_Set tasks_.
(1) Decide whether each statement below agrees with the popcount thread: (a) The asker says more than half of the elements in byteSlice are 0. (b) The accepted answer's algorithm gathers bits from groups of 64 bytes. (c) The answerer's code treats the least significant bit as bit 0. Answer yes or no for each and quote the deciding words.
(2) In the popcount thread, list every [8]int32 literal that the _expand_byte declaration writes out in full.
(3) Reproduce the popcount thread between "The operation you" and "solve this problem.", inclusive.

How to optimise this 8-bit positional popcount using assembly?

Question

This post is related to Golang assembly implement of _mm_add_epi32 , where it adds paired elements in two [8]int32 list, and returns the updated first one.

According to pprof profile, I found passing [8]int32 is expensive, so I think passing pointer of the list is much cheaper and the bech result verified this. Here's the go version:

func __mm_add_epi32_inplace_purego(x, y *[8]int32) {
    (*x)[0] += (*y)[0]
    (*x)[1] += (*y)[1]
    (*x)[2] += (*y)[2]
    (*x)[3] += (*y)[3]
    (*x)[4] += (*y)[4]
    (*x)[5] += (*y)[5]
    (*x)[6] += (*y)[6]
    (*x)[7] += (*y)[7]
}

This function is called in two levels of loop.

The algorithm computes a position population count over an array of bytes.

Thanks advice from @fuz , I know that writing whole algorithm in assembly is the best choice and makes sense, but it's beyond my ability since I never learn programming in assembly.

However, it should be easy to optimize the inner loop with assembly:

counts := make([][8]int32, numRowBytes)

for i, b = range byteSlice {
    if b == 0 {                  // more than half of elements in byteSlice is 0.
        continue
    }
    expand = _expand_byte[b]
    __mm_add_epi32_inplace_purego(&counts[i], expand)
}

// expands a byte into its bits
var _expand_byte = [256]*[8]int32{
    &[8]int32{0, 0, 0, 0, 0, 0, 0, 0},
    &[8]int32{0, 0, 0, 0, 0, 0, 0, 1},
    &[8]int32{0, 0, 0, 0, 0, 0, 1, 0},
    &[8]int32{0, 0, 0, 0, 0, 0, 1, 1},
    &[8]int32{0, 0, 0, 0, 0, 1, 0, 0},
    ...
}

Can you help to write an assembly version of __mm_add_epi32_inplace_purego (this is enough for me), or even the whole loop? Thank you in advance.

fuz · Accepted Answer

The operation you want to perform is called a positional population count on bytes. This is a well-known operation used in machine learning and some research has been done on fast algorithms to solve this problem.

Unfortunately, the implementation of these algorithms is fairly involved. For this reason, I have developed a custom algorithm that is much simpler to implement but only yields roughly half the performance of the other other method. However, at measured 10 GB/s, it should still be a decent improvement over what you had previously.

The idea of this algorithm is to gather corresponding bits from groups of 32 bytes using vpmovmskb and then to take a scalar population count which is then added to the corresponding counter. This allows the dependency chains to be short and a consistent IPC of 3 to be reached.

Note that compared to your algorithm, my code flips the order of bits around. You can change this by editing which counts array elements the assembly code accesses if you want. However, in the interest of future readers, I'd like to leave this code with the more common convention where the least significant bit is considered bit 0.

_Dataset extract_.

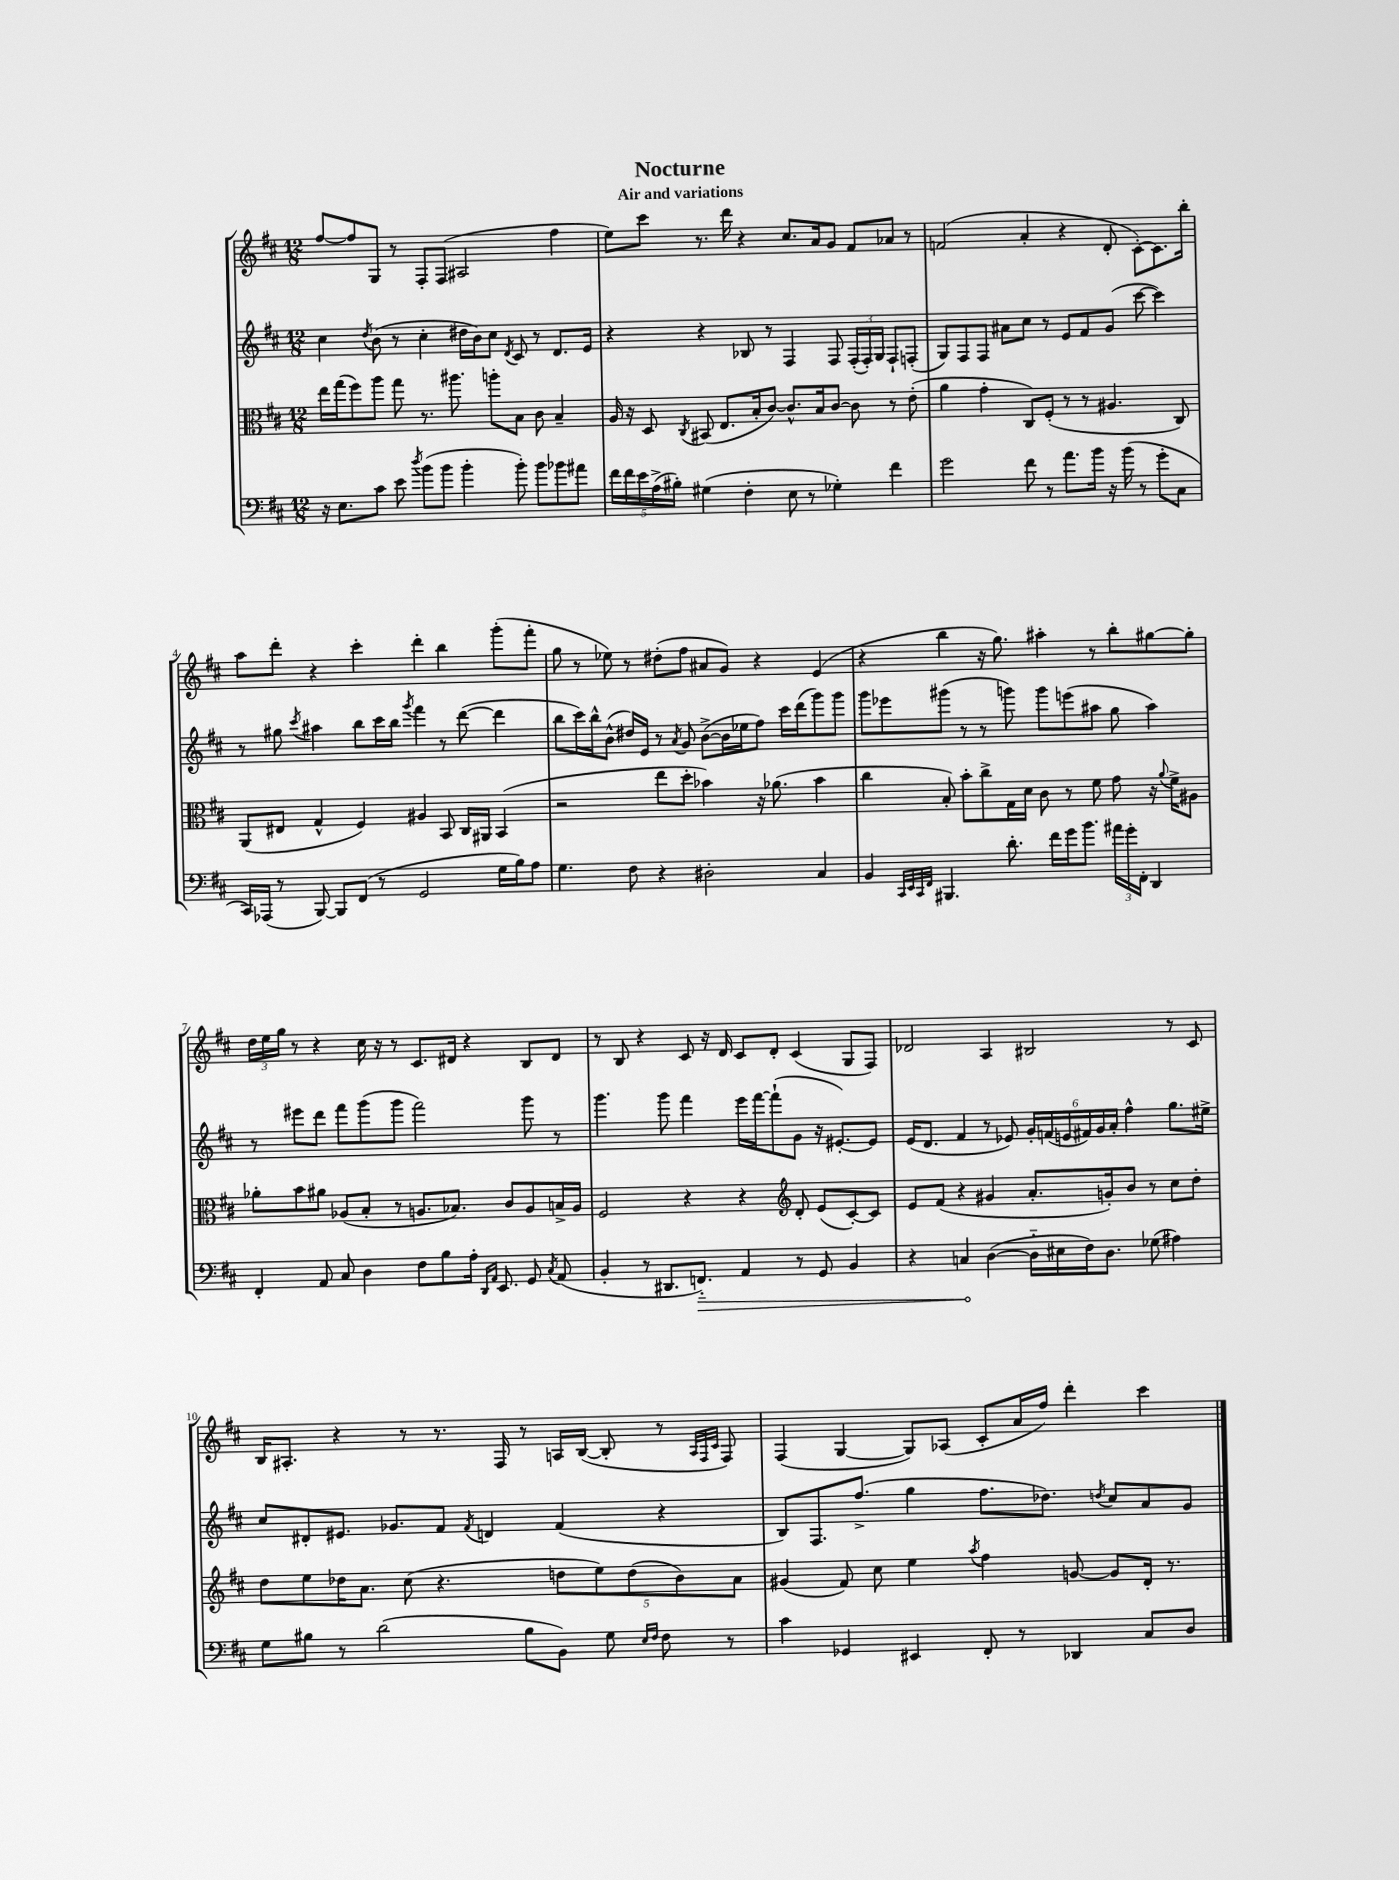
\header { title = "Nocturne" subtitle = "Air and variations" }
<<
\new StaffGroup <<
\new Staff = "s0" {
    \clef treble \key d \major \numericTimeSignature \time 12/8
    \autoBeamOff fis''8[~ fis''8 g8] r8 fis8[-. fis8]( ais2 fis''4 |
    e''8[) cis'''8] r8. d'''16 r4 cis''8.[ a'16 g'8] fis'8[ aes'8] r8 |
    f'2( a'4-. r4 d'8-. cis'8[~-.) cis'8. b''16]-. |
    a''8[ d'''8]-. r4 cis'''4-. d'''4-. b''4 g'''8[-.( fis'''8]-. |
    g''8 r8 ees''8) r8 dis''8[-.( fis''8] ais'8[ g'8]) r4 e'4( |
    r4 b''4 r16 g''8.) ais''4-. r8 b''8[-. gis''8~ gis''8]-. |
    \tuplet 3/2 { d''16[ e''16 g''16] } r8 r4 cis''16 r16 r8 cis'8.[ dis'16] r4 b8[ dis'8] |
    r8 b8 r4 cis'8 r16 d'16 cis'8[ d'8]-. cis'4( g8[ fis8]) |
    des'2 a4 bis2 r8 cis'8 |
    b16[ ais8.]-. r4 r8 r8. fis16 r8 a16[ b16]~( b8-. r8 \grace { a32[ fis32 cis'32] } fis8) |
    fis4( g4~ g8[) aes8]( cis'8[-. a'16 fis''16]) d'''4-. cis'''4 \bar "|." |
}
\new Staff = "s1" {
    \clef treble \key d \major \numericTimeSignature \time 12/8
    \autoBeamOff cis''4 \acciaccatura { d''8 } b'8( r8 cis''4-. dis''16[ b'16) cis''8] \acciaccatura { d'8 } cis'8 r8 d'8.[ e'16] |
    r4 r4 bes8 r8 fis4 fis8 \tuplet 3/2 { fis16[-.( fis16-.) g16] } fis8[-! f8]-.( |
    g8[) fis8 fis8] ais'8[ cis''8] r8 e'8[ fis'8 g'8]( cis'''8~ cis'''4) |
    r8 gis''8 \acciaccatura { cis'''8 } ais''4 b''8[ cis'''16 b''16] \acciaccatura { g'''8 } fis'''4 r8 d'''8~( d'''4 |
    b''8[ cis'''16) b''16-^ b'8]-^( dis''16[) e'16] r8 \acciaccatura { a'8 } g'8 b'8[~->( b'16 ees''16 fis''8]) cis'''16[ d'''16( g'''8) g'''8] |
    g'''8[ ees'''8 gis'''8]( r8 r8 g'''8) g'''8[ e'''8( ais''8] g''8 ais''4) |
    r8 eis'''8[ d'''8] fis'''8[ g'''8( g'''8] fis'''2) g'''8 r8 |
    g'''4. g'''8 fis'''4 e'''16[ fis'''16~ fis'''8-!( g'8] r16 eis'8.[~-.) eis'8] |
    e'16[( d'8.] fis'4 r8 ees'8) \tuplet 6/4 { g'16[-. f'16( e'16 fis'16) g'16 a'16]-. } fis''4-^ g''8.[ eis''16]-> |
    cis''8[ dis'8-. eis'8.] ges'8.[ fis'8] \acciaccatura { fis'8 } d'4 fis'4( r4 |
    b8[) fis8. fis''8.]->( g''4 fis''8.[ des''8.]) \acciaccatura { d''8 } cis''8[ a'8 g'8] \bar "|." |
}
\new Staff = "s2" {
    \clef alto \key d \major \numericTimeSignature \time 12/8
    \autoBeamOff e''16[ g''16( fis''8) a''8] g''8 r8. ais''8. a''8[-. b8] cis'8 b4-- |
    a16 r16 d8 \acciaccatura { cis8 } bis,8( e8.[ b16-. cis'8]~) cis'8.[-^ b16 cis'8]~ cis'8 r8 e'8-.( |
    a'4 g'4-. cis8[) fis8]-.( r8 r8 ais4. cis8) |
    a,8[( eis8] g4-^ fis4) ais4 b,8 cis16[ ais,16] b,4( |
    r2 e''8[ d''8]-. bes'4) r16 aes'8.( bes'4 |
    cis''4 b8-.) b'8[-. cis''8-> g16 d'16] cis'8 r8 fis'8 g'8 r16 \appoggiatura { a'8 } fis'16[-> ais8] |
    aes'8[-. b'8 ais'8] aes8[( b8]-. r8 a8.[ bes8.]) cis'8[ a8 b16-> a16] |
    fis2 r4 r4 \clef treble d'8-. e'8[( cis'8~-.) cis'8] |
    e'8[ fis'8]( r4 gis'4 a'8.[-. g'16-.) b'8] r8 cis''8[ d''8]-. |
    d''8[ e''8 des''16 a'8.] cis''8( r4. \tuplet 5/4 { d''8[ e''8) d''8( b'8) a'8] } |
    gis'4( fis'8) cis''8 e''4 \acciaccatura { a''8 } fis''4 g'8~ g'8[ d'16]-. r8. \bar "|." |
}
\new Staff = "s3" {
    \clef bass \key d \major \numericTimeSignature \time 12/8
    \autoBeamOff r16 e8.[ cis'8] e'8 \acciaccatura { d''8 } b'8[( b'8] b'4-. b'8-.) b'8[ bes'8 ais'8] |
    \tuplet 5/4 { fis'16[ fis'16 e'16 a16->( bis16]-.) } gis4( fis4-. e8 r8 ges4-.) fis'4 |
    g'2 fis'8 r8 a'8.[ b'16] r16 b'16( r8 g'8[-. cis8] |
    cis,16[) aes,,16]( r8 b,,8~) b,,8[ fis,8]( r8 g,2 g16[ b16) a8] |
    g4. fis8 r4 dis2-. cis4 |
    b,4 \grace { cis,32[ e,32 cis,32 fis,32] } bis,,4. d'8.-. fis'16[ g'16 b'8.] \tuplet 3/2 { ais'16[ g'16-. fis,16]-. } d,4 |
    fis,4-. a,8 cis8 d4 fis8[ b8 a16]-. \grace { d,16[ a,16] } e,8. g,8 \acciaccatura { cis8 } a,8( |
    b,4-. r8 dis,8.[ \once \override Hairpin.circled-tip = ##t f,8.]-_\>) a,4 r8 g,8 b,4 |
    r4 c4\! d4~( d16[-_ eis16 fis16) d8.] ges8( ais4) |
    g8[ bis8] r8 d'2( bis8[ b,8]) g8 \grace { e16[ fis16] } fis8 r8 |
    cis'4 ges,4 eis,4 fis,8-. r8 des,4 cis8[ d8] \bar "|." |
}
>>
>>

_Expected outputs_.
(1)
(a) Yes: "more than half of elements in byteSlice is 0."
(b) No: "gather corresponding bits from groups of 32 bytes using vpmovmskb"
(c) Yes: "the more common convention where the least significant bit is considered bit 0"

(2)
{0, 0, 0, 0, 0, 0, 0, 0}
{0, 0, 0, 0, 0, 0, 0, 1}
{0, 0, 0, 0, 0, 0, 1, 0}
{0, 0, 0, 0, 0, 0, 1, 1}
{0, 0, 0, 0, 0, 1, 0, 0}

(3)
The operation you want to perform is called a positional population count on bytes. This is a well-known operation used in machine learning and some research has been done on fast algorithms to solve this problem.